-- Opening Marker --

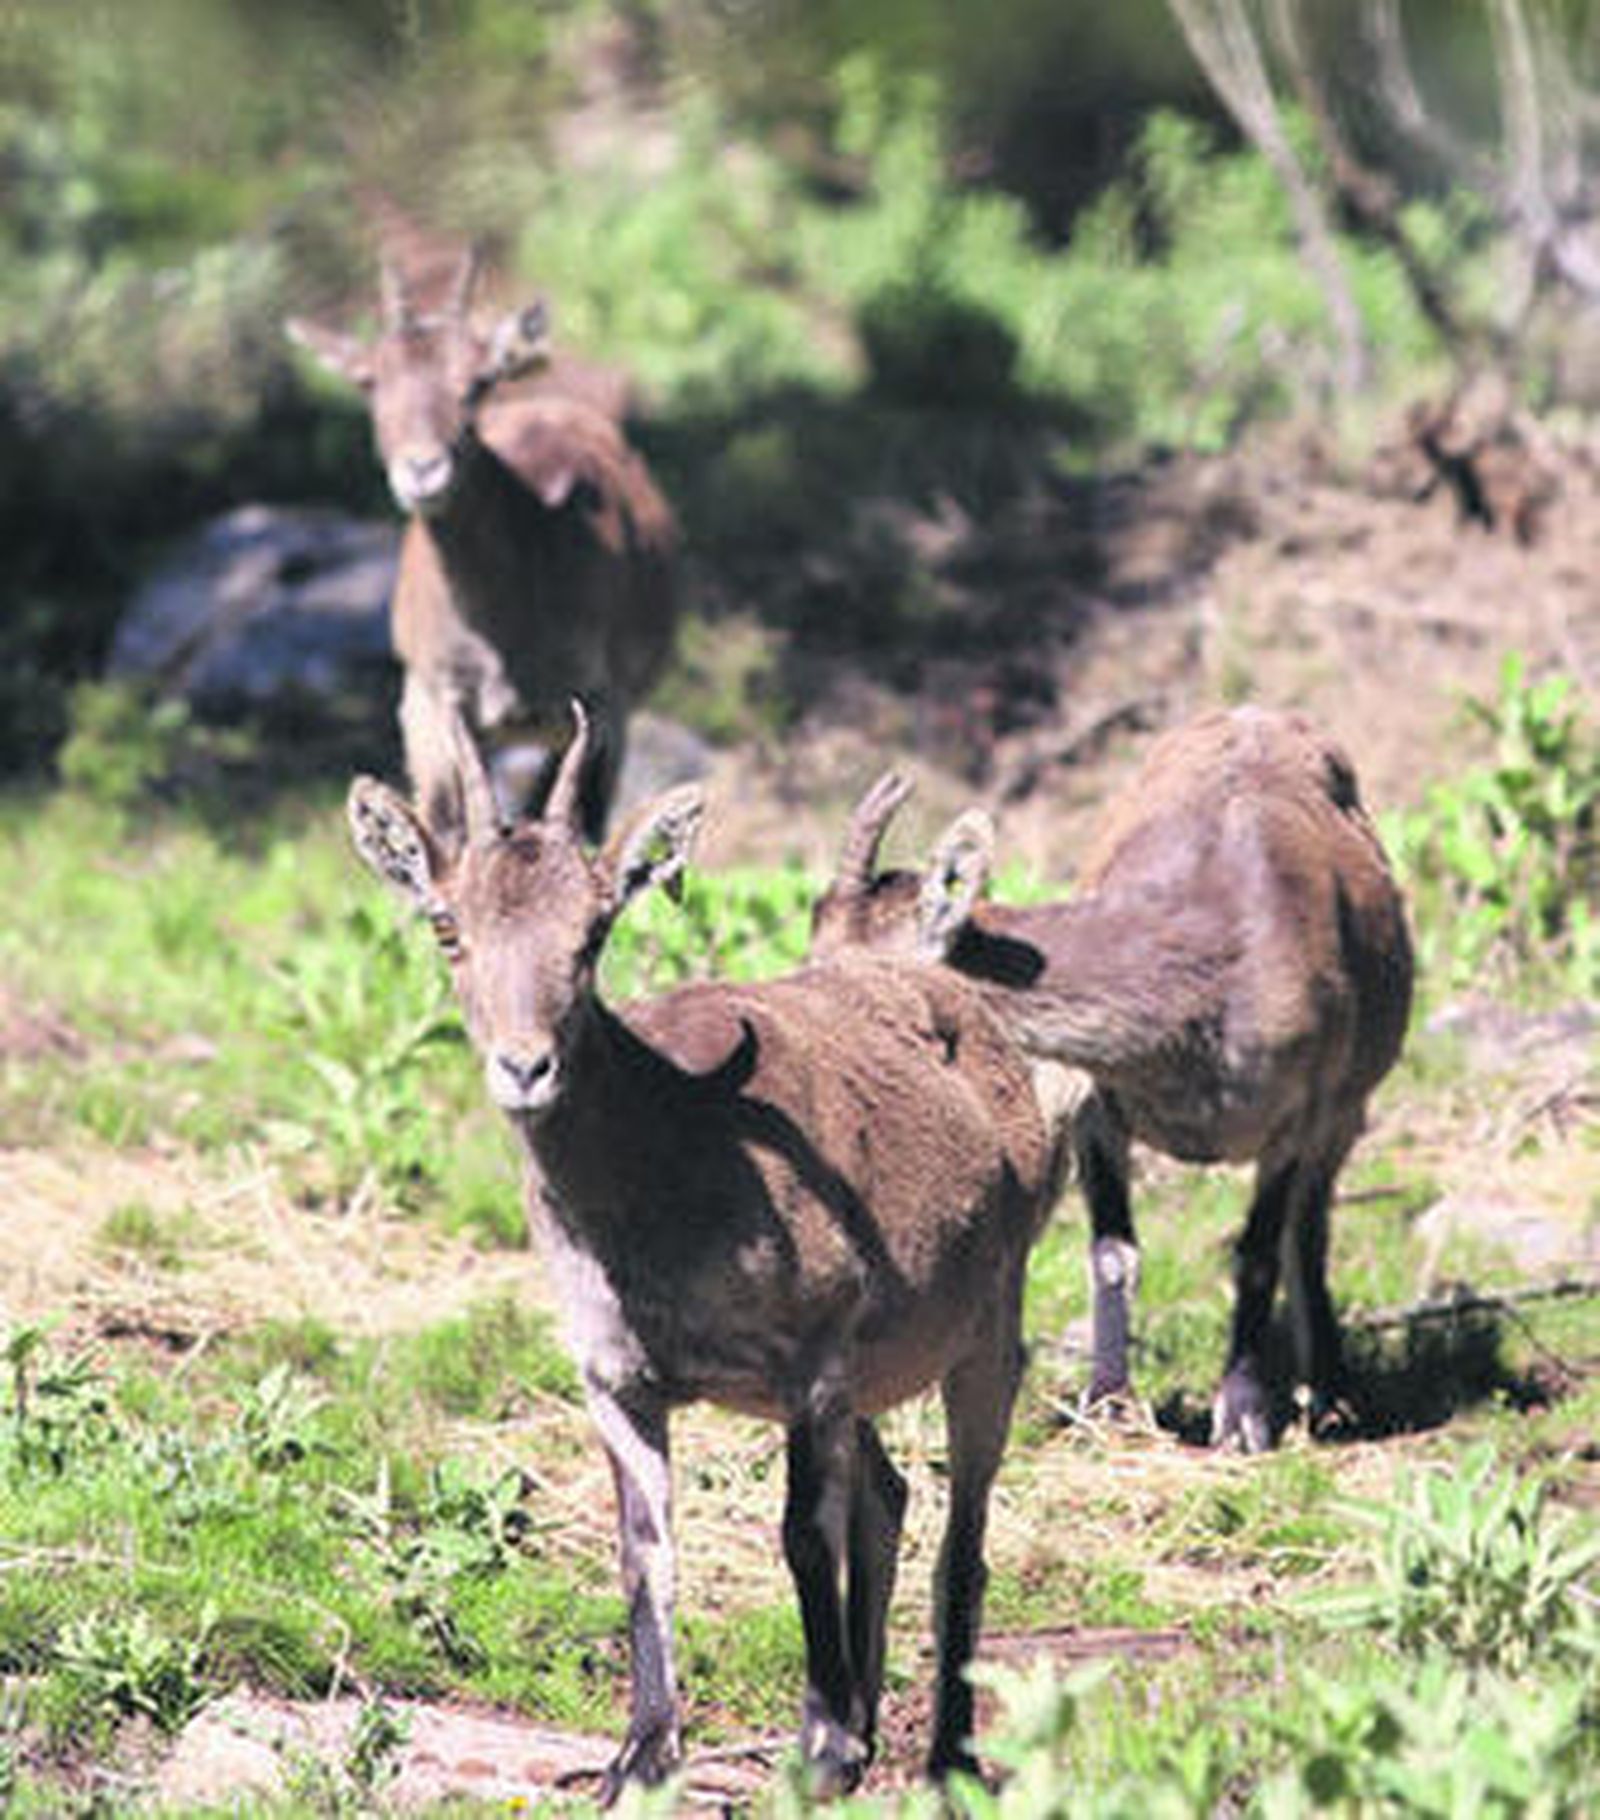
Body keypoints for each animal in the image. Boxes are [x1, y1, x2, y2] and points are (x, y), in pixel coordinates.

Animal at [288, 248, 678, 844]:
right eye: (368, 380)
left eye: (478, 381)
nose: (423, 471)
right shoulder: (429, 701)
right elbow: (444, 827)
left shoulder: (604, 704)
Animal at [346, 704, 1061, 1799]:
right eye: (445, 926)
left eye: (594, 932)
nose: (524, 1065)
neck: (670, 1163)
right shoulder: (616, 1378)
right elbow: (645, 1547)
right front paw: (642, 1753)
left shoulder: (812, 1364)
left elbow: (802, 1537)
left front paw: (819, 1750)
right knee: (888, 1495)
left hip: (990, 1324)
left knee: (962, 1535)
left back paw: (942, 1752)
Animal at [811, 707, 1413, 1452]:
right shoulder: (1097, 1097)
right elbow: (1111, 1253)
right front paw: (1106, 1404)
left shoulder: (1295, 1114)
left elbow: (1258, 1254)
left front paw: (1244, 1415)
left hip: (1349, 1106)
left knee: (1310, 1228)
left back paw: (1330, 1389)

-- Closing Marker --

**REQUIREMENT**. Output the full listing above exactly, excluding all pictures.

**ANSWER BOX**.
Body keypoints for each animal in the image. Boxes are [x1, y1, x2, y2] and points are (x, y), in pixel coordinates.

Animal at [288, 248, 678, 844]:
right eye: (368, 380)
left eye: (478, 381)
nose: (423, 471)
right shoulder: (429, 701)
right elbow: (444, 827)
left shoulder: (604, 704)
Animal at [346, 704, 1061, 1799]:
right eye: (445, 926)
left eye: (594, 932)
nose: (524, 1065)
neck: (670, 1163)
right shoulder: (616, 1378)
right elbow: (645, 1547)
right front paw: (642, 1753)
left shoulder: (812, 1364)
left elbow: (802, 1537)
left front paw: (819, 1750)
right knee: (888, 1495)
left hip: (990, 1324)
left knee: (962, 1535)
left back paw: (942, 1752)
Animal at [811, 707, 1413, 1452]:
right shoulder: (1097, 1097)
right elbow: (1111, 1253)
right front paw: (1106, 1404)
left shoulder: (1295, 1114)
left elbow: (1258, 1254)
left front paw: (1244, 1415)
left hip: (1349, 1106)
left knee: (1310, 1228)
left back paw: (1330, 1389)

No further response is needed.